H Clark Distillery in Thompson's Station is best known for its relatively young yet sophisticated craft spirits, specifically the Tennessee bourbon, peppery rye and innovative Tennessee Black & Tan, a Scottish whiskey-inspired barley and oat whiskey.
But like at any younger distillery, Heath Clark needed something to sell while he waited for his white whiskey to turn brown as it aged in oak barrels, so he decided to concentrate on gins. Clark offers two different gins, his take on a traditional British dry gin and the Heirloom Gin, rested in barrels until it takes on some of the color and nuances of the oak.
Both are really good gins, excellent in a cocktail or, in the case of the Heirloom Gin, sipped neat. I’m not the only one who thinks this. Fred Minnick is a globally known spirits writer out of Louisville, Ky., known for his encyclopedic knowledge of liquor and for his sartorial splendor, especially his trademark ascot neckwear. In honor of his personal style, Minnick started up a new spirits competition he calls the Ascot Awards, a blind judging of dozens of categories of liquors that's undertaken by an auspicious panel of media and industry pros. The Ascot Awards has revealed its list of winners, and H Clark was a surprise standout up against some of the big boys in the industry.

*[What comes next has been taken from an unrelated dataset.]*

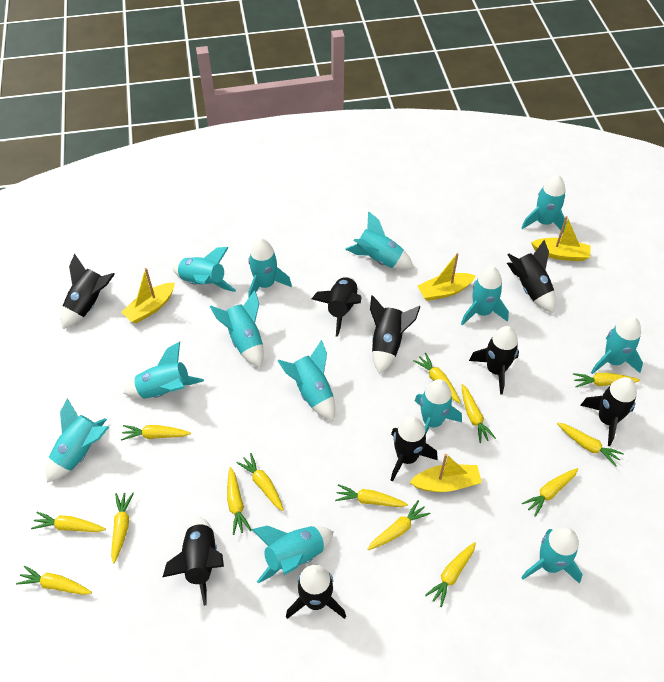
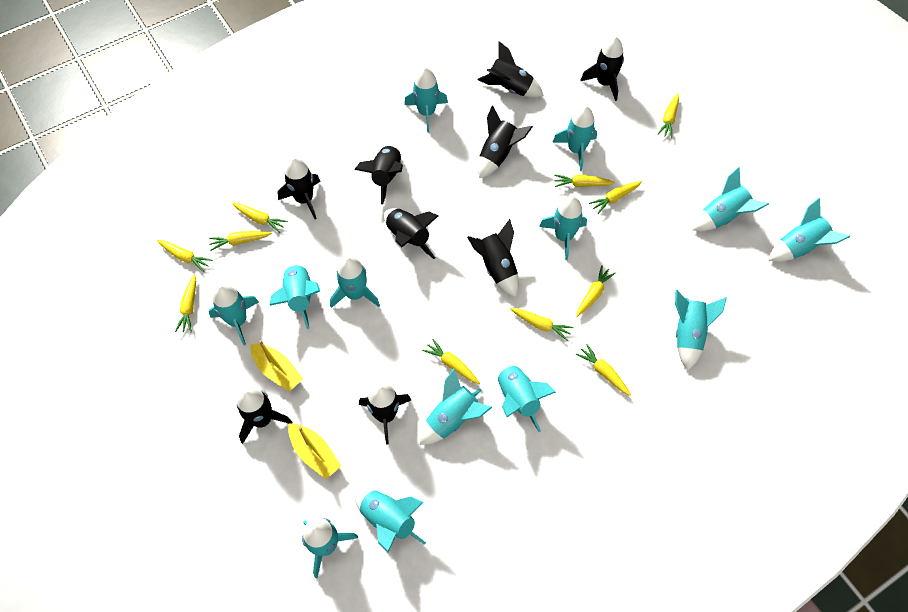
yellow boat: 4 -> 2
yellow carrot: 14 -> 11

Not only did H Clark win a double platinum medal for its Tennessee Dry Gin, but the product also was named best in class for dry gins and best in class for all white spirits including gin, vodka and tequila. In the judges’ comments, they declared “This is an outstanding gin! Traditional botanical nose; with a hint of cucumber and oak. Delightful medium finish. Peppery, juicy, and bright!”
At $36 per bottle, it’s also a pretty stellar value for an award-winning gin, so you should go seek it out. Congratulations to Heath Clark and his whole team on this impressive achievement!